McMillan Development Gets Key Historic Preservation Approval
Sixteen months after a court vacated the approvals for Northwest D.C.'s $720M McMillan redevelopment, the project has received the second of two approvals necessary to bring it back to life.
The Mayor's Agent for Historic Preservation issued an order dated April 3 approving the mixed-use development at the abandoned, 25-acre McMillan Sand Filtration site on North Capitol Street.
This represents a significant step in reviving the project, but the development team still faces the potential for a second appeal that could delay it further before construction can begin.
The 22-page order concludes that the benefits of the project outweigh the preservation losses of demolishing sand filtration cells on the site. It determines that the project is one of special merit, and that the demolition is necessary to construct the development.

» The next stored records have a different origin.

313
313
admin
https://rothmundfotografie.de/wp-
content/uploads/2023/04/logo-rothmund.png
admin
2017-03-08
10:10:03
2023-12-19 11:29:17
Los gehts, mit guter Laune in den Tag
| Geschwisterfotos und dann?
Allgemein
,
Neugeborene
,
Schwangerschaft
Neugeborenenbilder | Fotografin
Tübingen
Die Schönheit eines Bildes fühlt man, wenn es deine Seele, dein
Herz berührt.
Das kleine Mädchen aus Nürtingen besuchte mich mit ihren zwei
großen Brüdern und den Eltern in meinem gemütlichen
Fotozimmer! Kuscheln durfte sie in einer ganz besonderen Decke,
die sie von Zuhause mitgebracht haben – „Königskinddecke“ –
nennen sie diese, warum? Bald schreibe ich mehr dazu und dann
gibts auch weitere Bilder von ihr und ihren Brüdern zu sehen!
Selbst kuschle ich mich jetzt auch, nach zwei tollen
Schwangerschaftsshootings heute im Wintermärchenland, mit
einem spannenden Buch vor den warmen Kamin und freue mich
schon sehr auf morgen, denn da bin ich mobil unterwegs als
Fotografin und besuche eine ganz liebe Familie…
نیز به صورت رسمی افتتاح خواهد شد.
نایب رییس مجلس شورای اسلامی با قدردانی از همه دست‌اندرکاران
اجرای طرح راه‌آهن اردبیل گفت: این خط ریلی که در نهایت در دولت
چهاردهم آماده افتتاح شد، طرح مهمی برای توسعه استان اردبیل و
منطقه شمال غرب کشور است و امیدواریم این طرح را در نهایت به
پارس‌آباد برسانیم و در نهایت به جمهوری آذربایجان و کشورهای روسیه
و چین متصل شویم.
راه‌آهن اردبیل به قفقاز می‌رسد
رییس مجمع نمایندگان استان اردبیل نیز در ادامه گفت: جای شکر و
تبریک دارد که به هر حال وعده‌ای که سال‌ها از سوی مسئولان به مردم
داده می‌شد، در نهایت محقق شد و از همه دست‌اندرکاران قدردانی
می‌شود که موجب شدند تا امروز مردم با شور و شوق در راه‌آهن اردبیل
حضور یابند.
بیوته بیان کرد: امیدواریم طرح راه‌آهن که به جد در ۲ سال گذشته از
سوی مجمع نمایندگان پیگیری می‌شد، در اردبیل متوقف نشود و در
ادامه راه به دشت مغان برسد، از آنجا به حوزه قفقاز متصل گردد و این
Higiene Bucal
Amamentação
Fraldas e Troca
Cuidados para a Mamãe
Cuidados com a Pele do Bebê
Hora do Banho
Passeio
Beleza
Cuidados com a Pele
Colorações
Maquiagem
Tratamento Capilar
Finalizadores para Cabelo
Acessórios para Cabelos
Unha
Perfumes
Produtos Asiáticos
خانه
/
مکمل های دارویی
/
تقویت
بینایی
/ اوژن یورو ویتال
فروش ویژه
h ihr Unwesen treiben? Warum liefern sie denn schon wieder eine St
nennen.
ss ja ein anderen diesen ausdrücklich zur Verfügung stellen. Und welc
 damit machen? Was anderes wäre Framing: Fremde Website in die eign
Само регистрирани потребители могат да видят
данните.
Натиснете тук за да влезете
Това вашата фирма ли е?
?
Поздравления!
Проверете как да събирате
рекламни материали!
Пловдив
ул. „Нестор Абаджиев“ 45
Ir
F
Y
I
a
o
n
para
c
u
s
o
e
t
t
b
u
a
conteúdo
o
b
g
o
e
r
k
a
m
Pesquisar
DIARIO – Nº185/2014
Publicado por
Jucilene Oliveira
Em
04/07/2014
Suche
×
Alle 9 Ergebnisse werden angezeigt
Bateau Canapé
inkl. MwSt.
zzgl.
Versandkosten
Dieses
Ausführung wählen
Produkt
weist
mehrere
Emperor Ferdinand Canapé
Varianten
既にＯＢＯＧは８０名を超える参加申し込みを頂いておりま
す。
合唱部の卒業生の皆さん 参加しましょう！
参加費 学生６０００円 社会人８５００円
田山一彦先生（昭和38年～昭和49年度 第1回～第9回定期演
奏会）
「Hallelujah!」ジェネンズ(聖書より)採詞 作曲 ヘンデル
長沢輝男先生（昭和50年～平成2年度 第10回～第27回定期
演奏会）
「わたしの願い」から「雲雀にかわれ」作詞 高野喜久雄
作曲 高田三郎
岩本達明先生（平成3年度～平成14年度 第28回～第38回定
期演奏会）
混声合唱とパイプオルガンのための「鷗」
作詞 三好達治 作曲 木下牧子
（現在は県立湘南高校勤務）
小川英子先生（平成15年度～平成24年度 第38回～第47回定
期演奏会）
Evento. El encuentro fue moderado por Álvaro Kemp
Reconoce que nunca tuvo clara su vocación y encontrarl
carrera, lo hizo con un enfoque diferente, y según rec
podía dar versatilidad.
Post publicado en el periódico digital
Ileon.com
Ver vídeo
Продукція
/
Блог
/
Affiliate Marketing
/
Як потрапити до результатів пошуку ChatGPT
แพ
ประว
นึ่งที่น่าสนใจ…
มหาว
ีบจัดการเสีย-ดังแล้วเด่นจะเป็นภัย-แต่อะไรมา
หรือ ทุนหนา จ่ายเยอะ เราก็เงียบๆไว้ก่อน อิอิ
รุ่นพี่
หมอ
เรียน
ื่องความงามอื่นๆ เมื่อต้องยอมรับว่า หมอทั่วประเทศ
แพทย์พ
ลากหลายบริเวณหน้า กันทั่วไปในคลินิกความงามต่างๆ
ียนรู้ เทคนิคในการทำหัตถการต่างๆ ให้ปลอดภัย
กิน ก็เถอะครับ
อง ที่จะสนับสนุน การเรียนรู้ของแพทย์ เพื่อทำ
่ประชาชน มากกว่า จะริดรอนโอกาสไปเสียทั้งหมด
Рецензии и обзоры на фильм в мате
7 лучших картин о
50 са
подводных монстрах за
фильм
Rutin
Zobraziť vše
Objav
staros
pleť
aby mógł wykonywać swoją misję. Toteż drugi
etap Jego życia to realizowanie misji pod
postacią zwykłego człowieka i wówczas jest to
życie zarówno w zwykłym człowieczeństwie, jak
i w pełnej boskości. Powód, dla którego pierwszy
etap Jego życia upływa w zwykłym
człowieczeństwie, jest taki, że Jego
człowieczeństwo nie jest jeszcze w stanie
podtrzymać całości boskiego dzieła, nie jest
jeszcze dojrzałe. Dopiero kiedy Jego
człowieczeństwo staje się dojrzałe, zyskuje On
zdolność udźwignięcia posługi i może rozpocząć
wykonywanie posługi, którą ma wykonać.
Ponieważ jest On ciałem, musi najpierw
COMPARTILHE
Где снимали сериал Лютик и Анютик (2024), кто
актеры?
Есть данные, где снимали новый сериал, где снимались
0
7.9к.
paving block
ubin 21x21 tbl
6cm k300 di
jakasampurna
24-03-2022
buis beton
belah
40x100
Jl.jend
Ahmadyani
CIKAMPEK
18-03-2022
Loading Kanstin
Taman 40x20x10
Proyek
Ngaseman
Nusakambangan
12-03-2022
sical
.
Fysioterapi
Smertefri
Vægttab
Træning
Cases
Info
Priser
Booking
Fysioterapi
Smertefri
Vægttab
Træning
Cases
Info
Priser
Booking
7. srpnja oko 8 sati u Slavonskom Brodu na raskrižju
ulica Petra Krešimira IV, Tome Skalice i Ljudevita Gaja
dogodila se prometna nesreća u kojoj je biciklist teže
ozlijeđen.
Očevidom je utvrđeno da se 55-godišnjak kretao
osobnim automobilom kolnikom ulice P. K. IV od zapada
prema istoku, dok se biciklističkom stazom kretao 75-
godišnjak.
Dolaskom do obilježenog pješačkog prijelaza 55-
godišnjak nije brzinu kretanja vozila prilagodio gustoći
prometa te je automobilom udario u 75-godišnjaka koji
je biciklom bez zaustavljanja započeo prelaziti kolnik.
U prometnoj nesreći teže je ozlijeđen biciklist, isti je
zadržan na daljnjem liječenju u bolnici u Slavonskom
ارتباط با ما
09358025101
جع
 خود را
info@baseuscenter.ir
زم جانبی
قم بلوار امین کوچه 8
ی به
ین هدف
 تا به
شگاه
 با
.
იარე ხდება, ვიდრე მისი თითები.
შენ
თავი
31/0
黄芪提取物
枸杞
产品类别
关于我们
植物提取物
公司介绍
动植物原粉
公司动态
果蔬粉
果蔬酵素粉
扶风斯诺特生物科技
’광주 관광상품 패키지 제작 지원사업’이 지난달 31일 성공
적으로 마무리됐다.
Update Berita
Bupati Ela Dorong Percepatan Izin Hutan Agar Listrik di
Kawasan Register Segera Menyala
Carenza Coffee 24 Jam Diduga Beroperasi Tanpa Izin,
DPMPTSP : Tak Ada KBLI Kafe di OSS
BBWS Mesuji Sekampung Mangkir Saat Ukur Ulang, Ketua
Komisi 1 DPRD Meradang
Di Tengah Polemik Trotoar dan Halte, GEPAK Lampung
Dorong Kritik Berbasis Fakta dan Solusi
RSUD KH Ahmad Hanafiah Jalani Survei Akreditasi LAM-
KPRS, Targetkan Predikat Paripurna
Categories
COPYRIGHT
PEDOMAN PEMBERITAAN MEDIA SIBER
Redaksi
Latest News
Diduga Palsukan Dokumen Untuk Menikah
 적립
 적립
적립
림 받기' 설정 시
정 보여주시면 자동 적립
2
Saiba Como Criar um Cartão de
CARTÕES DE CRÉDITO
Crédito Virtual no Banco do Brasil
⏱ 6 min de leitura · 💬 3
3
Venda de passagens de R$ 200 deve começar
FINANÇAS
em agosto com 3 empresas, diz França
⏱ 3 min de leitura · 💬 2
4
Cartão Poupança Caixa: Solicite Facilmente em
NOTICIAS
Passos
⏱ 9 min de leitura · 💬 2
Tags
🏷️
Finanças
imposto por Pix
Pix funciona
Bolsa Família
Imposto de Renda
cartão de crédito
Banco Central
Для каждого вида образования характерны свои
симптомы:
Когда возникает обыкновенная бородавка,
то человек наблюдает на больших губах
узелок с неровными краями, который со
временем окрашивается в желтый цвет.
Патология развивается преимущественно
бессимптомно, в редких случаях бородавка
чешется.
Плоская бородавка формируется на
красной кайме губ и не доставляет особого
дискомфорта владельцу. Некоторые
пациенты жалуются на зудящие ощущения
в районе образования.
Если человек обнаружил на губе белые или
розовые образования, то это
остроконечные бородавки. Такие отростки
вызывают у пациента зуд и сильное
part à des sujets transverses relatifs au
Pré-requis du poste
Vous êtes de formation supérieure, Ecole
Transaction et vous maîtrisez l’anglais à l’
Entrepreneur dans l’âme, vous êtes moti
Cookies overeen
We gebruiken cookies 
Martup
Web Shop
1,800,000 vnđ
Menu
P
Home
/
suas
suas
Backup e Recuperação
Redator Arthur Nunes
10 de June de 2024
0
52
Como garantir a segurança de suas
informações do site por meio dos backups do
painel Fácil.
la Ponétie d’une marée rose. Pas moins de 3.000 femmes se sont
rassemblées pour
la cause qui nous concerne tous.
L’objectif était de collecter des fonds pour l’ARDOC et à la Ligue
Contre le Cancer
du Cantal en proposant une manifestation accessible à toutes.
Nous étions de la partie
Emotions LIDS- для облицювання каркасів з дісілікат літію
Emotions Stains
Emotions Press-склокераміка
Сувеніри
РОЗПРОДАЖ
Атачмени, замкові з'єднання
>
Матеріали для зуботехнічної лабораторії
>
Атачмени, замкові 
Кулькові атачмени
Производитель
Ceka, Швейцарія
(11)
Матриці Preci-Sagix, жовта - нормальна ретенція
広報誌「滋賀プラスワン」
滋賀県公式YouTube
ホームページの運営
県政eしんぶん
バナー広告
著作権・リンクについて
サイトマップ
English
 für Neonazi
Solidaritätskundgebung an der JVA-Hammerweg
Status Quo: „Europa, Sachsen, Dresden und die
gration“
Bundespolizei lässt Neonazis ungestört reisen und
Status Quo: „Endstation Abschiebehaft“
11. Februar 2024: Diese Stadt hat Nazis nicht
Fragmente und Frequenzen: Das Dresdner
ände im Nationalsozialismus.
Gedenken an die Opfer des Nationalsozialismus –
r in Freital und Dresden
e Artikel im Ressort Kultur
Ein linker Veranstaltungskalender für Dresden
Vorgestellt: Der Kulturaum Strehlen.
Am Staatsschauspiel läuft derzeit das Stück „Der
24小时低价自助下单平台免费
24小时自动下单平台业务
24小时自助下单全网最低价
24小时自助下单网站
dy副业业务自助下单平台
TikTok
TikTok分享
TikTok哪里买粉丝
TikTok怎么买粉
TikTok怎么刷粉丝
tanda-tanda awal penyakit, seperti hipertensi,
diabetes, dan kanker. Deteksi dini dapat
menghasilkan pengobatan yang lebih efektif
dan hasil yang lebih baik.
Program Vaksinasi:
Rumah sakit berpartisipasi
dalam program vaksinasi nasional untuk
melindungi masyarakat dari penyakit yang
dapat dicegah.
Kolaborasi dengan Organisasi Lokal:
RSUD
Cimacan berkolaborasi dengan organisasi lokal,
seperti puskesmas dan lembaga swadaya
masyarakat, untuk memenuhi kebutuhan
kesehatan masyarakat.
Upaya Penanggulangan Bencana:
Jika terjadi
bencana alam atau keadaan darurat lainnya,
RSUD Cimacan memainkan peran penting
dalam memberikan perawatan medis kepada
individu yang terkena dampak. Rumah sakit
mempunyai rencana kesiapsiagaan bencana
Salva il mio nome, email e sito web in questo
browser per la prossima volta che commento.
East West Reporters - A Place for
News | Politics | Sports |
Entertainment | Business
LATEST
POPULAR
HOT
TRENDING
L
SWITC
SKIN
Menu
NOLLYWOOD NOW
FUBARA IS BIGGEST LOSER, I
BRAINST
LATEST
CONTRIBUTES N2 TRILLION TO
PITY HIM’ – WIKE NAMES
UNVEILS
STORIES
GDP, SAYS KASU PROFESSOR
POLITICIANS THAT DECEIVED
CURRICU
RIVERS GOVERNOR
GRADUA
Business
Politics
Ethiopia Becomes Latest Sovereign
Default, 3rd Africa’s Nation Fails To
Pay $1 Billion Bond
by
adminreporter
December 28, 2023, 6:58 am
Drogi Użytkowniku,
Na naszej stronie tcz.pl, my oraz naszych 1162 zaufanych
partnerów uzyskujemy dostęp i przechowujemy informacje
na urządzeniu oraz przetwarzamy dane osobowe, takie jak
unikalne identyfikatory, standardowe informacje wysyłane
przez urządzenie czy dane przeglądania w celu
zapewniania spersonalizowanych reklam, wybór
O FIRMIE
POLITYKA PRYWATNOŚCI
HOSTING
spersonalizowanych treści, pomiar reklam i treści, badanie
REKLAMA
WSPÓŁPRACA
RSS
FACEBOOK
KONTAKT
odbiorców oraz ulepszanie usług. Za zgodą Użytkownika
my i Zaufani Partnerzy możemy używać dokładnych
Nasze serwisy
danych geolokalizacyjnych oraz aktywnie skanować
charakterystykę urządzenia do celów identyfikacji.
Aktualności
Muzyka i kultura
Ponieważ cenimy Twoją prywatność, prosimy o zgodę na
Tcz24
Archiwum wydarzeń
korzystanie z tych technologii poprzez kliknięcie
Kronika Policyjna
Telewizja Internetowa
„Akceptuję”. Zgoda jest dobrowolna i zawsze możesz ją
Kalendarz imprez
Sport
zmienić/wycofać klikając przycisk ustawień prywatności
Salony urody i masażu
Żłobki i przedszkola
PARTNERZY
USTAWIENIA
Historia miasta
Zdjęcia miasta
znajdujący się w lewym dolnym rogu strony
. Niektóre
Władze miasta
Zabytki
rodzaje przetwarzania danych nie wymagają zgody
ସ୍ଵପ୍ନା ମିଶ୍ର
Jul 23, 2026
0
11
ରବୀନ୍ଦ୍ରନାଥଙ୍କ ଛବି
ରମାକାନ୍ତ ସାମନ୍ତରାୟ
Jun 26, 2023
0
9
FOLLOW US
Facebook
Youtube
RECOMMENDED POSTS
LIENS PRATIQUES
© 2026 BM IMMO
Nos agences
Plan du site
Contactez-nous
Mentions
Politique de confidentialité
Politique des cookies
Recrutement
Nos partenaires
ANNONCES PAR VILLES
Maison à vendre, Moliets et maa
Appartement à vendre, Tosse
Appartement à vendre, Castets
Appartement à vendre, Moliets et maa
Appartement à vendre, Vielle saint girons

“This well-planned, visually coherent mixed-use development, incorporating substantial amounts of affordable housing, and generating significant economic and social benefits, provides greater public benefits than would more extensive retention of redundant and inaccessible underground cells and a visually open but obsolete industrial site," the order said.
The order also addresses the issues seized on by the court and the arguments made by the opponents, a group called Friends of McMillan Park, painting them as unnecessary obstructions.
"A plan for development at the McMillan Sand Filtration Site has been actively debated for at least a decade," the order said. "Requiring the applicants to consider more or different alternatives after the long road they have travelled would be only an exercise in obstruction. The opponents have not suggested an alternative plan with even a glimmer of plausibility."
The order from the mayor's agent follows the Zoning Commission's September vote to approve the project for a second time. But the development team, consisting of Trammell Crow, Jair Lynch, EYA and D.C., is still waiting for the Zoning Commission to issue its written order. That would begin the window during which the project can be appealed again.
The development planned at the site near the intersection of North Capitol Street and Michigan Avenue NW is slated for 1M SF of healthcare space, 655 housing units, 125K SF of retail anchored by a Harris Teeter, a 17K SF community center and an 8-acre park.
The Zoning Commission and the mayor's agent first approved the project in 2015. The development team held a groundbreaking ceremony for the project on Dec. 8, 2016. The following day, the D.C. Court of Appeals vacated both approvals, preventing the project from moving forward.
The move was the second time in recent history the court has remanded a project back to the Zoning Commission, following Brookland's 901 Monroe project, which has had its approval vacated three times. The two cases sparked an unprecedented deluge of appeals that have delayed over a dozen projects and thousands of units across the District.
Twelve projects currently remain stuck that would create 3,858 market-rate units and 709 affordable units, according to a tracking page maintained by Coalition for Smarter Growth.
The D.C. government aims to break the logjam by amending the Comprehensive Plan, the overarching land-use document that guides the city's development. Opponents and the court have seized on language in the plan to delay and halt major developments. Hundreds of D.C. residents spoke at a hearing last month over the proposed changes, including people on either side of the McMillan case.
"We look forward to providing needed benefits such as affordable housing, retail amenities, job opportunities and green space to the Ward 5 community," said Chanda Washington, a spokesperson for the Deputy Mayor for Planning and Economic Development. "The decision moves a step closer as we await the conclusion of the legal process."